* Problem statement: If a line in the data holds the string "Auto", list it.

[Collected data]
---
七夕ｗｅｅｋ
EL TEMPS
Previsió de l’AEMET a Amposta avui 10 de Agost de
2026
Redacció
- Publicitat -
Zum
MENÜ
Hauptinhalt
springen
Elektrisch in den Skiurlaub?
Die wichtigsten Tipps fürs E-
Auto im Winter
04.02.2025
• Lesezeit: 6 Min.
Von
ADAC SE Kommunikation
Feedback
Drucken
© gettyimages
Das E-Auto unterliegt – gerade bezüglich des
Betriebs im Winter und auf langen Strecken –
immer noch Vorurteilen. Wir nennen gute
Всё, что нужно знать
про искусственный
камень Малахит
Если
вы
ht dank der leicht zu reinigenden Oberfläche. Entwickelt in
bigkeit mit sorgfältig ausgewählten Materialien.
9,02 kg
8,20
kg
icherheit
---
* Response area:
Auto im Winter
Das E-Auto unterliegt – gerade bezüglich des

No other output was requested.